We last heard from Rutherford on “Fallen Star,” a 2021 Neighbourhood single that never made it onto an album. “Tryna find the right time to tell you what you might not like to hear,” he sang about growing apart from a partner on the melancholic record. On “Joker” and “Rainbow,” Jesse® doesn’t so much as find his way back as he finds somewhere – and someone – new.

“Diamonds and spades/Jack of all trades/I’m having trouble not finding my place/Been around kings, I had a queen/Lost in the club with my heart on my sleeve,” he sings on “Joker,” a stream-of-consciousness record about identity that features a play on the “Merry Go Round” children’s rhyme. “Can’t play your game, I tried to change/Painted my face, made a new name/Are you entertained?”

Jesse® emerges on the other side of the “Joker” fiasco on “Rainbow,” a sunny song about finding joy after a storm — or new love after a painful breakup.

“I saw a halo over your head, you were my angel/I must have been dead/So I had to say goodbye to get to the gold on the other side/I saw the future after our past, I wasn’t ready for it to last,” he sings, later coming around: “I’ve had some others, there won’t ever be another like you/You give me butterflies, I might puke/You motherfucker, you’re too easy to love/My mama even likes you, too.”

“It’s corny to reference my own lyrics right now, but it’s why I do feel confident about putting out a song like ‘Rainbow,’ because seeing the rainbow through the clouds, knowing that although I feel like a pretty dark fella a lot of the times, I still can’t help myself but see that rainbow in front of me,” Rutherford told Zane Lowe. “I mean, it can’t get more plain. It’s stuff we’ve said and we’ve known forever. I’m not saying anything nobody doesn’t know.”

Rutherford and Eilish first stepped out during Halloween weekend in coordinated costumes: he dressed as an old man and her as a baby. With an age gap of nearly 11 years, criticism around their relationship was largely rooted in their initial meeting in 2017, when the pop singer was around 15 or 16.

In September last year, Eilish credited Rutherford’s band with inspiring her approach to performing live. “Since the first concert I ever saw – which was The Neighbourhood, which completely changed my life – I have essentially been trying to make my show feel the way that show felt,” Eilish told Zane Lowe at the time. “It’s inspiring.

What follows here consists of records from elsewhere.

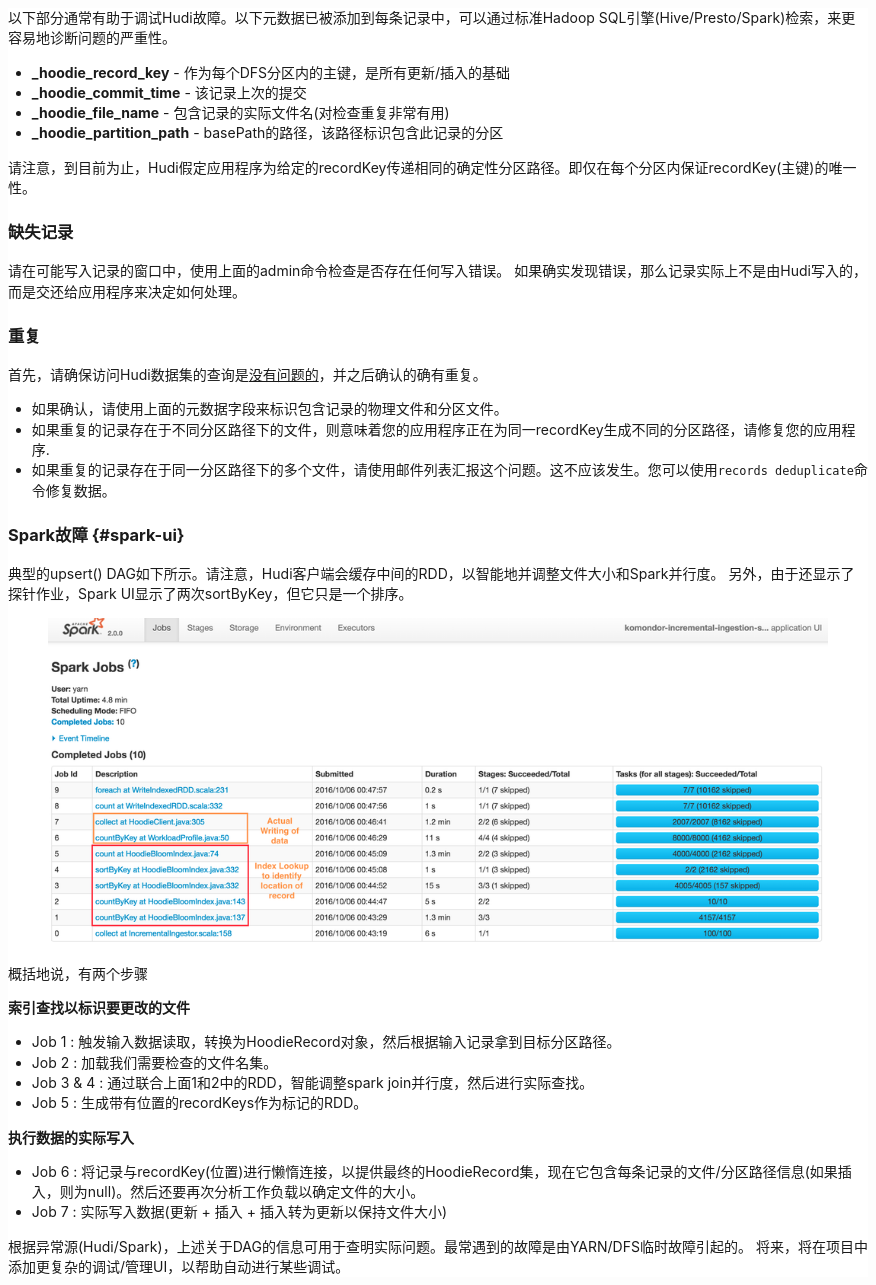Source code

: 以下部分通常有助于调试Hudi故障。以下元数据已被添加到每条记录中，可以通过标准Hadoop SQL引擎(Hive/Presto/Spark)检索，来更容易地诊断问题的严重性。

 - **_hoodie_record_key** - 作为每个DFS分区内的主键，是所有更新/插入的基础
 - **_hoodie_commit_time** - 该记录上次的提交
 - **_hoodie_file_name** - 包含记录的实际文件名(对检查重复非常有用)
 - **_hoodie_partition_path** - basePath的路径，该路径标识包含此记录的分区

请注意，到目前为止，Hudi假定应用程序为给定的recordKey传递相同的确定性分区路径。即仅在每个分区内保证recordKey(主键)的唯一性。

### 缺失记录

请在可能写入记录的窗口中，使用上面的admin命令检查是否存在任何写入错误。
如果确实发现错误，那么记录实际上不是由Hudi写入的，而是交还给应用程序来决定如何处理。

### 重复

首先，请确保访问Hudi数据集的查询是[没有问题的](sql_queries.html)，并之后确认的确有重复。

 - 如果确认，请使用上面的元数据字段来标识包含记录的物理文件和分区文件。
 - 如果重复的记录存在于不同分区路径下的文件，则意味着您的应用程序正在为同一recordKey生成不同的分区路径，请修复您的应用程序.
 - 如果重复的记录存在于同一分区路径下的多个文件，请使用邮件列表汇报这个问题。这不应该发生。您可以使用`records deduplicate`命令修复数据。

### Spark故障 {#spark-ui}

典型的upsert() DAG如下所示。请注意，Hudi客户端会缓存中间的RDD，以智能地并调整文件大小和Spark并行度。
另外，由于还显示了探针作业，Spark UI显示了两次sortByKey，但它只是一个排序。
<figure>
    <img class="docimage" src="/assets/images/hudi_upsert_dag.png" alt="hudi_upsert_dag.png" style="max-width: 100%" />
</figure>


概括地说，有两个步骤

**索引查找以标识要更改的文件**

 - Job 1 : 触发输入数据读取，转换为HoodieRecord对象，然后根据输入记录拿到目标分区路径。
 - Job 2 : 加载我们需要检查的文件名集。
 - Job 3  & 4 : 通过联合上面1和2中的RDD，智能调整spark join并行度，然后进行实际查找。
 - Job 5 : 生成带有位置的recordKeys作为标记的RDD。

**执行数据的实际写入**

 - Job 6 : 将记录与recordKey(位置)进行懒惰连接，以提供最终的HoodieRecord集，现在它包含每条记录的文件/分区路径信息(如果插入，则为null)。然后还要再次分析工作负载以确定文件的大小。
 - Job 7 : 实际写入数据(更新 + 插入 + 插入转为更新以保持文件大小)

根据异常源(Hudi/Spark)，上述关于DAG的信息可用于查明实际问题。最常遇到的故障是由YARN/DFS临时故障引起的。
将来，将在项目中添加更复杂的调试/管理UI，以帮助自动进行某些调试。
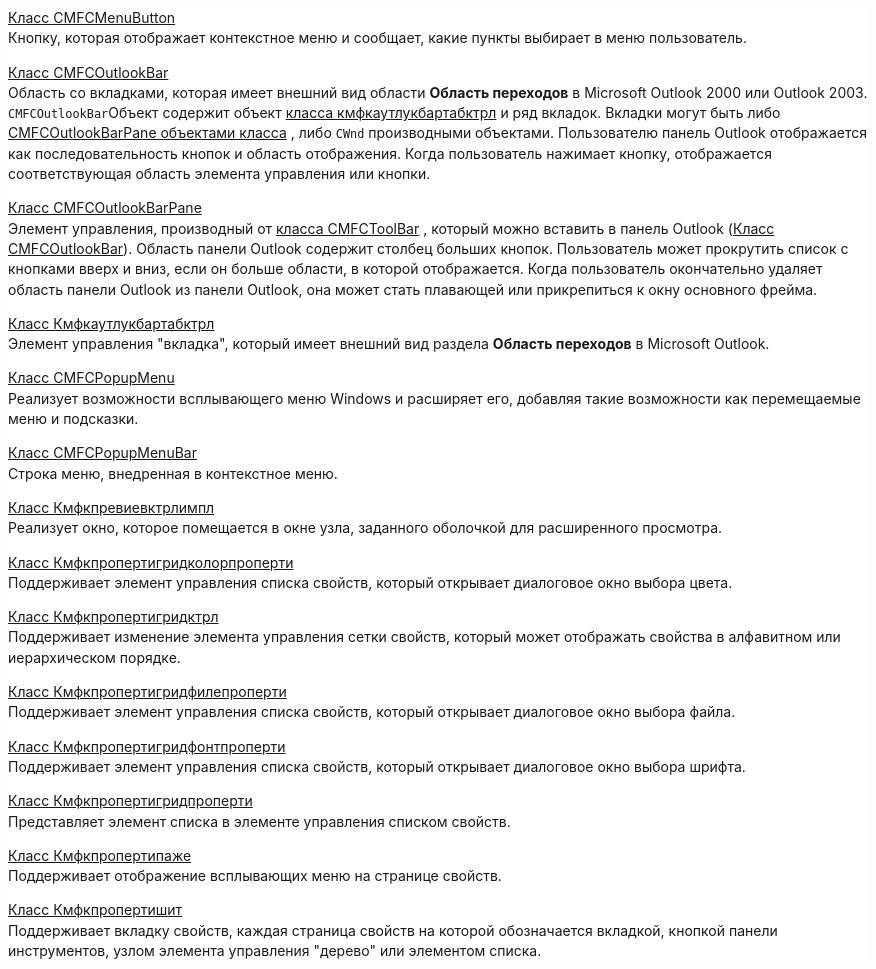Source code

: [Класс CMFCMenuButton](../../mfc/reference/cmfcmenubutton-class.md)<br/>
Кнопку, которая отображает контекстное меню и сообщает, какие пункты выбирает в меню пользователь.

[Класс CMFCOutlookBar](../../mfc/reference/cmfcoutlookbar-class.md)<br/>
Область со вкладками, которая имеет внешний вид области **Область переходов** в Microsoft Outlook 2000 или Outlook 2003. `CMFCOutlookBar`Объект содержит объект [класса кмфкаутлукбартабктрл](../../mfc/reference/cmfcoutlookbartabctrl-class.md) и ряд вкладок. Вкладки могут быть либо [CMFCOutlookBarPane объектами класса](../../mfc/reference/cmfcoutlookbarpane-class.md) , либо `CWnd` производными объектами. Пользователю панель Outlook отображается как последовательность кнопок и область отображения. Когда пользователь нажимает кнопку, отображается соответствующая область элемента управления или кнопки.

[Класс CMFCOutlookBarPane](../../mfc/reference/cmfcoutlookbarpane-class.md)<br/>
Элемент управления, производный от [класса CMFCToolBar](../../mfc/reference/cmfctoolbar-class.md) , который можно вставить в панель Outlook ([Класс CMFCOutlookBar](../../mfc/reference/cmfcoutlookbar-class.md)). Область панели Outlook содержит столбец больших кнопок. Пользователь может прокрутить список с кнопками вверх и вниз, если он больше области, в которой отображается. Когда пользователь окончательно удаляет область панели Outlook из панели Outlook, она может стать плавающей или прикрепиться к окну основного фрейма.

[Класс Кмфкаутлукбартабктрл](../../mfc/reference/cmfcoutlookbartabctrl-class.md)<br/>
Элемент управления "вкладка", который имеет внешний вид раздела **Область переходов** в Microsoft Outlook.

[Класс CMFCPopupMenu](../../mfc/reference/cmfcpopupmenu-class.md)<br/>
Реализует возможности всплывающего меню Windows и расширяет его, добавляя такие возможности как перемещаемые меню и подсказки.

[Класс CMFCPopupMenuBar](../../mfc/reference/cmfcpopupmenubar-class.md)<br/>
Строка меню, внедренная в контекстное меню.

[Класс Кмфкпревиевктрлимпл](../../mfc/reference/cmfcpreviewctrlimpl-class.md)<br/>
Реализует окно, которое помещается в окне узла, заданного оболочкой для расширенного просмотра.

[Класс Кмфкпропертигридколорпроперти](../../mfc/reference/cmfcpropertygridcolorproperty-class.md)<br/>
Поддерживает элемент управления списка свойств, который открывает диалоговое окно выбора цвета.

[Класс Кмфкпропертигридктрл](../../mfc/reference/cmfcpropertygridctrl-class.md)<br/>
Поддерживает изменение элемента управления сетки свойств, который может отображать свойства в алфавитном или иерархическом порядке.

[Класс Кмфкпропертигридфилепроперти](../../mfc/reference/cmfcpropertygridfileproperty-class.md)<br/>
Поддерживает элемент управления списка свойств, который открывает диалоговое окно выбора файла.

[Класс Кмфкпропертигридфонтпроперти](../../mfc/reference/cmfcpropertygridfontproperty-class.md)<br/>
Поддерживает элемент управления списка свойств, который открывает диалоговое окно выбора шрифта.

[Класс Кмфкпропертигридпроперти](../../mfc/reference/cmfcpropertygridproperty-class.md)<br/>
Представляет элемент списка в элементе управления списком свойств.

[Класс Кмфкпропертипаже](../../mfc/reference/cmfcpropertypage-class.md)<br/>
Поддерживает отображение всплывающих меню на странице свойств.

[Класс Кмфкпропертишит](../../mfc/reference/cmfcpropertysheet-class.md)<br/>
Поддерживает вкладку свойств, каждая страница свойств на которой обозначается вкладкой, кнопкой панели инструментов, узлом элемента управления "дерево" или элементом списка.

The feeling that I got at the beginning of that show, in my chest, I can’t even explain it. My main goal is to have everybody have that feeling at my show.”

During her sixth annual Vanity Fair interview, just over a month later, Eilish gushed: “I managed to get my life to a point where I not only was known by a person that I thought was the hottest fucking fucker alive, but I pulled his ass. Are we kidding me? Can we just … round of applause for me? Thank you! Jesse Rutherford, everyone.”

Jesse® will follow up “Joker” and “Rainbow” next month with “Me & Universe,” followed by his third full-length solo record later this year.